### Required action 1
Using the RemoteApp delivery text, say whether each statement agrees with it: (a) the simplest RemoteApp delivery system calls for deploying an RD Session Host server and an RD Licensing server; (b) an RD Session Host server that delivers RemoteApp programs cannot deliver full desktops; (c) a single-server design for delivering RemoteApp programs requires making sure that all servers in the farm use the same certificates. Answer yes or no for each, quoting the deciding words of the text.
### Required action 2
Pick up the RemoteApp delivery text after its last bullet and continue it.

### Page extract
Simple RemoteApp Delivery System

Updated: March 23, 2011

Applies To: Windows Server 2008 R2, Windows Server 2008 R2 with SP1

When users need to run both locally installed applications and applications running on an RD Session Host, remote applications are best delivered using RemoteApp. RemoteApp technology seamlessly displays applications running on a remote server alongside locally installed applications, even minimizing to the taskbar similar to locally installed applications. For more information on RemoteApp, see How Does RemoteApp Work?

The simplest RemoteApp delivery system is a single RD Session Host server accessed from the local area network. To support this model you need to deploy two RDS roles: an RD Session Host server and an RD Licensing server. You’ll need to install applications on the RD Session Host server and publish them using the RemoteApp Manager tools. When you publish the applications, you will create RDP files that you can integrate with RD Web Access or share using email or on a network location.

When you deploy a single server for full desktop connections, users can connect to the RD Session Host by typing the server’s name into their Remote Desktop Connection client. Only users with the right to log onto the RD Session Host server and members of the Remote Desktop Users Group will be able to connect using RDP. For more information on configuring the Remote Desktop Users Group, see Configuring the Remote Desktop Users Group. When you deploy a single server to host RemoteApp programs, all RDP files will point to that server.


An RD Session Host server delivering RemoteApp programs can also deliver full desktops.

The main benefit to a single-server design for delivering RemoteApp programs is that it is a simple way to deploy applications to be used in a mix of local and remote applications. In a single server design for delivering RemoteApp programs, you will not need to consider the following:

  • Ensure that all servers are weighted appropriately for their hardware capabilities, as you do when deploying servers in a farm to load balance connections properly.

  • Export the RemoteApp list you created in RemoteApp Manager to the other servers in the farm so that the RemoteApp list is consistent on all servers.

  • Ensure that all servers in the farm use the same certificates.

[Saved entries]
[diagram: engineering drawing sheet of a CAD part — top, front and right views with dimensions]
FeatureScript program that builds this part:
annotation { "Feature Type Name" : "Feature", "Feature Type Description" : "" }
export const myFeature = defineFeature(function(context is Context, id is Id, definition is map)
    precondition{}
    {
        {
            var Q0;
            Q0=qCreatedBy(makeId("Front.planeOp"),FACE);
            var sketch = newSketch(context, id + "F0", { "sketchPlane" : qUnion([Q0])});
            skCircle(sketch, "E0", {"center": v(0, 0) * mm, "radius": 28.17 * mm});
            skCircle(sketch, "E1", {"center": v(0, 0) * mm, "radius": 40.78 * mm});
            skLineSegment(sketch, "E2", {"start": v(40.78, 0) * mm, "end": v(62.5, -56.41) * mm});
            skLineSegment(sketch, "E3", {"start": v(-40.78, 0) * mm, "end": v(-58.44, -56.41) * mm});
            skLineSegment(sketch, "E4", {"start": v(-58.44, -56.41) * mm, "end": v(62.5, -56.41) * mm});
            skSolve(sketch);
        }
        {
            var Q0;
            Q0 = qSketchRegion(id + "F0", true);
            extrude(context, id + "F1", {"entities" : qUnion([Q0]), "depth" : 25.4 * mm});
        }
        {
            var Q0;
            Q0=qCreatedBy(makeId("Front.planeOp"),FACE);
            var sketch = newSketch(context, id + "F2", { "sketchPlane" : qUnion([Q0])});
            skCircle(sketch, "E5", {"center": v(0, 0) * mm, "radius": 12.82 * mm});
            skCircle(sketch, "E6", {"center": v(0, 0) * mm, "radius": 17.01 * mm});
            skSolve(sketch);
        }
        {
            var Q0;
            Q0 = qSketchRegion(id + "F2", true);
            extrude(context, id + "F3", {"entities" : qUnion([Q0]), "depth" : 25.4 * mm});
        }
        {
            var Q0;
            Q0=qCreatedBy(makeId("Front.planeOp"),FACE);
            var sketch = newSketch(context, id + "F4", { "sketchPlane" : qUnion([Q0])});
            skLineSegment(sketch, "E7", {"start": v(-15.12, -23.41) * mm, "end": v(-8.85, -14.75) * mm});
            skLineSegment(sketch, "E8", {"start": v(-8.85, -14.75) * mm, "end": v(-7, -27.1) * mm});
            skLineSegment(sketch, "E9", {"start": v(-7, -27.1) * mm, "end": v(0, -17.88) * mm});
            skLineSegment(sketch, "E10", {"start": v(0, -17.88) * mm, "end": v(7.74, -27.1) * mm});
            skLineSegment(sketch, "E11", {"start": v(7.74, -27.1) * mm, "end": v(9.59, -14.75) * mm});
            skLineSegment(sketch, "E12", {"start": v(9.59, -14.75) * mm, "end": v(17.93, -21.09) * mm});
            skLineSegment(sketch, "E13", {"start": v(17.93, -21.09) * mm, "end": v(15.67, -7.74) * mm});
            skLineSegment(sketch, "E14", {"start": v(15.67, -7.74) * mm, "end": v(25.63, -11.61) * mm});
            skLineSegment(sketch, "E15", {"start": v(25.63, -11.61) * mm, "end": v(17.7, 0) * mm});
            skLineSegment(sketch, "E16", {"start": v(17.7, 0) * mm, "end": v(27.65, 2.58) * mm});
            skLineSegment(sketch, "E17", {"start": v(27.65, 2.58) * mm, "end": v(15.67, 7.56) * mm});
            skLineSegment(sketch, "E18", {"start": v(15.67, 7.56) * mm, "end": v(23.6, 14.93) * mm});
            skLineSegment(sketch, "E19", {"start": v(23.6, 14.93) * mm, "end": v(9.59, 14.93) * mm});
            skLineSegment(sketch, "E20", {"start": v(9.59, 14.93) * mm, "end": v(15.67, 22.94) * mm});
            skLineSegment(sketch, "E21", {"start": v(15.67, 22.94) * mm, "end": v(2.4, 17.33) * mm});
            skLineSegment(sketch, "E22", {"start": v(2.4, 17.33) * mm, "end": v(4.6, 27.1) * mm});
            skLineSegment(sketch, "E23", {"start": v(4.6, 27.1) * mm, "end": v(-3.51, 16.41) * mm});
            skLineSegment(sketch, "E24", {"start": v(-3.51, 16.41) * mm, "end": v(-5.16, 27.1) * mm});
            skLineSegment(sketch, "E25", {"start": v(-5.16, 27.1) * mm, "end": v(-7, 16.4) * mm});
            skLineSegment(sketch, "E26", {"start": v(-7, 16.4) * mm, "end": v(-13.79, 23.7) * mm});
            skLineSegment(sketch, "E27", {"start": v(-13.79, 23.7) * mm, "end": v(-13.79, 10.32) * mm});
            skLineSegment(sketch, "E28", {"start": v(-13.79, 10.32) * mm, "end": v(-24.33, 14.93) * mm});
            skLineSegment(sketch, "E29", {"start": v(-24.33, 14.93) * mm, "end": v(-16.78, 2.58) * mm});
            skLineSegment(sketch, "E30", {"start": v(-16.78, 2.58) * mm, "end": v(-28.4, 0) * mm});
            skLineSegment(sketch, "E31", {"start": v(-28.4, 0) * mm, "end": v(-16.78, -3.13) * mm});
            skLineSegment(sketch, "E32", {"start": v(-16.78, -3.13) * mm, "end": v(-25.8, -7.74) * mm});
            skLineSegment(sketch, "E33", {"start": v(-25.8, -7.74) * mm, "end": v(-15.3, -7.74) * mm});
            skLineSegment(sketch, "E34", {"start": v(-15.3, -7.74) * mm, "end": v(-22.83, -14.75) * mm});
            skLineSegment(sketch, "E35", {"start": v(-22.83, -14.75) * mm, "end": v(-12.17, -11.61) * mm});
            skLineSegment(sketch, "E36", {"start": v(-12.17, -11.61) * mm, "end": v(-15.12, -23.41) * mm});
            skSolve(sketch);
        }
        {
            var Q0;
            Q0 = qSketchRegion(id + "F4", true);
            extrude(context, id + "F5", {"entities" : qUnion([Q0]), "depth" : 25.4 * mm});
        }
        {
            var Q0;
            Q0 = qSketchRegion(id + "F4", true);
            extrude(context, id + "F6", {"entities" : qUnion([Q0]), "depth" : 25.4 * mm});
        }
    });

### Exercise result 1
(a) Yes: "To support this model you need to deploy two RDS roles: an RD Session Host server and an RD Licensing server."
(b) No: "An RD Session Host server delivering RemoteApp programs can also deliver full desktops."
(c) No: "In a single server design for delivering RemoteApp programs, you will not need to consider the following:"

### Exercise result 2
For this design to function properly, the RD Session Host server must have a reliable connection to the RD Licensing server. The RD Licensing and RD Session Host roles may be deployed on the same server if desired.

To determine whether a single-server design for delivering RemoteApp programs is right for you, consider the decisions in the following table:

Design Decision Single-server design for delivering RemoteApp Programs Other Solution

How will you enable users to discover the applications?

Applications will be delivered using the Start Menu or RD Web Access.

Applications will be installed on the desktop.

Will the RemoteApp programs function correctly?

Applications function as RemoteApp programs

Applications function in a full desktop but do not function as RemoteApp programs

How many users will need access to the RD Session Host server?

A single RD Session Host server will support all users

Multiple RD Session Host servers are needed to support all the users.

Are you planning to add additional RD Session Host servers in the future?

You are not planning to add additional RD Session Host servers in the future.

You are planning to add additional RD Session Host servers in the future.

What is the impact if this single server fails?

Users can continue working at essential parts of their jobs.

If the server fails users will not be able to work.

For more information on server availability see, Capacity Planning for RD Session Host servers.

If the answer to any of these questions leads you to conclude that a single server won’t work for your organization indefinitely, then you may wish to consider a highly-available design by organizing multiple servers into a farm.